Chem-Physics building ‘weathers’ every storm

Feb 3rd, 2012

Kelly Foss

Jack Foley
Chem-Physics building ‘weathers’ every storm

It’s one of Memorial University’s best-kept secrets. High up on the roof of the Chemistry-Physics building, a portable station quietly keeps track of this province’s favourite subject: the weather.

Jack Foley is an oceanographic technician with the Department of Physics and Physical Oceanography. He put the first weather station up on the roof back in 2004 as a test.

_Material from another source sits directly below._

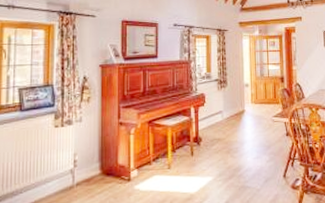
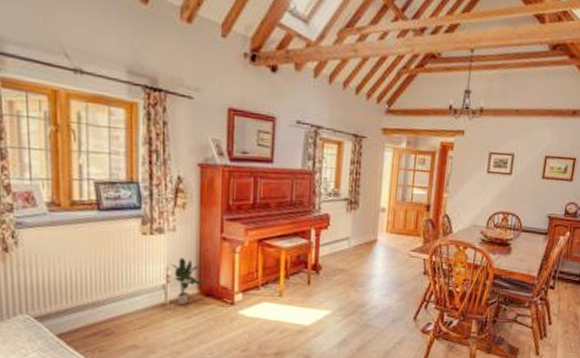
potted plant: none [76,144,104,185] -> present [169,258,202,304]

Faculty members and students use similar equipment in the field as part of their research. Monitoring ocean currents also means monitoring wind speeds. Rather than having unused equipment left idle on a shelf, it was decided to try a station out on the roof. The department found it so convenient being able to monitor minute-by-minute weather there’s been one up there ever since.

“Every 10 seconds the station collects data from its sensors and that data is averaged over 10 minutes,” explained Mr. Foley. “It is then sent wirelessly to a receiver that passes it on to a computer which displays it graphically on a website.”

The current station is approximately two years old and is powered by a solar panel and a battery. It measures wind speed and direction, temperature, humidity, dew point, ambient light and rain rate. Graphs show the data from the last five days and a barometer gives an indication of what is yet to come. An almanac also gives data on sun/moon rise and set times as well as the current phase of the moon.

Mr. Foley says the weather station is accurate with one minor exception.

“When meteorologists measure wind speed and direction, it’s from a sensor on a 10 meter pole with no obstructions nearby,” he said. “Unfortunately, our weather station is slightly blocked to the east and those readings are less accurate.”

Even with that minor detail, meteorologists in the province have been known to refer to Memorial’s weather station data. Mr. Foley says wind speeds are particularly of interest. They went as high as160 km/h during Hurricane Igor.

"The winds up there can be very strong,” he said. “You couldn’t stand up in that kind of wind and we have to use lead bricks to keep the station anchored.”